Often you’ll have a lot of Docker containers running on your computer or server, and you don’t really use them much. So they are still running and taking up precious memory.

Okay, but wait, if we shut down these containers to free up memory, we have to start them up again later. That takes time and it’s not very convenient or optimal.

It would be really cool if we could free up that memory while keeping the containers accessible and ready to use when we need them, right?

That’s why I wanted to create this tool.

Lightwhale can automatically save the memory state of containers that have not been used for a while, and instantly restore them when a request reaches them.

This project is still in work in progress, I will open source it once it’s ready.

Video demonstration

Demonstration of a prototype using a custom Go proxy and Linux iptables.


Lightwhale automatically saves the memory state of containers that have not been used for a while and stops them.

By routing all container requests through a proxy, Lightwhale can hold a request (to what is essentially a non-existent container), restore the container with its memory state, and then pass the request through.

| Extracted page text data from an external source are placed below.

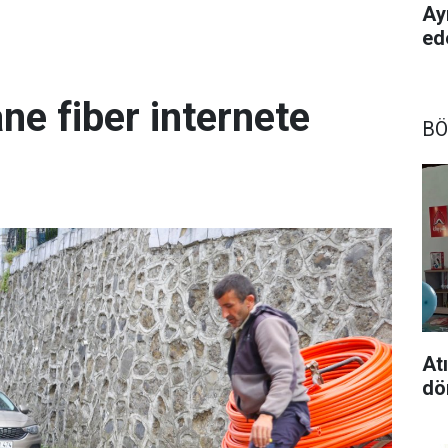
Ay
ed
ne fiber internete
BÖ
At
dö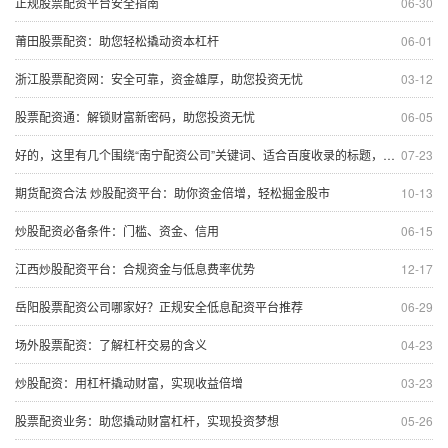
正规股票配资平台安全指南
06-30
莆田股票配资：助您轻松撬动资本杠杆
06-01
浙江股票配资网：安全可靠，资金雄厚，助您投资无忧
03-12
股票配资通：解锁财富新密码，助您投资无忧
06-05
好的，这里有几个围绕“南宁配资公司”关键词、适合百度收录的标题，均在以内：
07-23
期货配资合法 炒股配资平台：助你资金倍增，轻松掘金股市
10-13
炒股配资必备条件：门槛、资金、信用
06-15
江西炒股配资平台：合规资金与低息费率优势
12-17
岳阳股票配资公司哪家好？正规安全低息配资平台推荐
06-29
场外股票配资：了解杠杆交易的含义
04-23
炒股配资：用杠杆撬动财富，实现收益倍增
03-23
股票配资业务：助您撬动财富杠杆，实现投资梦想
05-26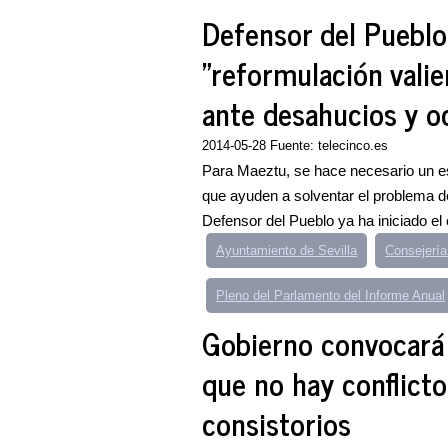
Defensor del Pueblo
"reformulación valie
ante desahucios y o
2014-05-28 Fuente: telecinco.es
Para Maeztu, se hace necesario un es
que ayuden a solventar el problema de
Defensor del Pueblo ya ha iniciado el 
Ayuntamiento de Sevilla
Consejerí
Pleno del Parlamento del Informe Anual
Gobierno convocará 
que no hay conflict
consistorios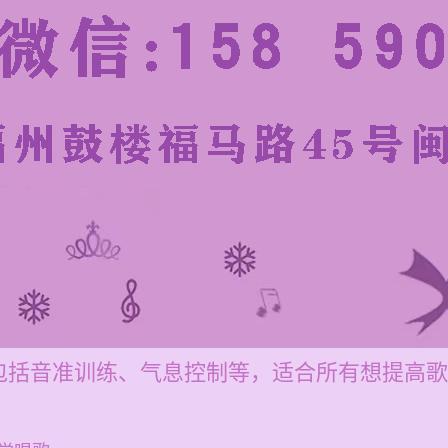
包括音准训练、气息控制等，适合所有想提高歌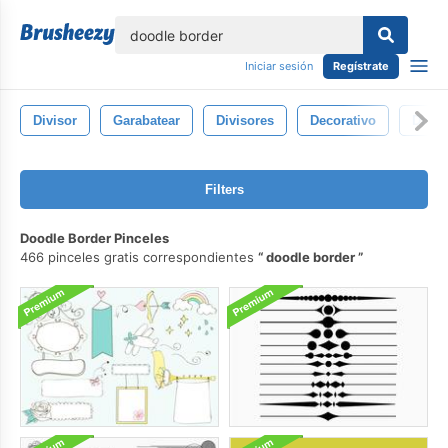
lose
Iniciar sesión
Regístrate
Divisor
Garabatear
Divisores
Decorativo
Diseñ
Filters
Doodle Border Pinceles
466 pinceles gratis correspondientes
doodle border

It uses Docker checkpoints under the hood to save and restore memory state of containers.

The tool can also track all new containers to automatically add them to its database and route requests to new container ports through the proxy using iptables.

Architecture diagram

You can zoom in on the diagram by clicking on it


  • Linux
  • Docker
  • Go
  • Proxy
  • Iptables


  • Because Lightwhale uses incoming requests to guess when a container is not in use and to trigger the restoration of the container, it can’t work with containers running long-running processes or cron jobs.
  • Another not-insignificant issue I’ve come across is that communication between containers does not go through the host’s iptables and the custom lightwhale proxy, but directly through a Docker network. This is indeed an important issue, as it could be really useful for a project using a huge docker compose, for example. I am still investigating to find an effective solution to deal with this.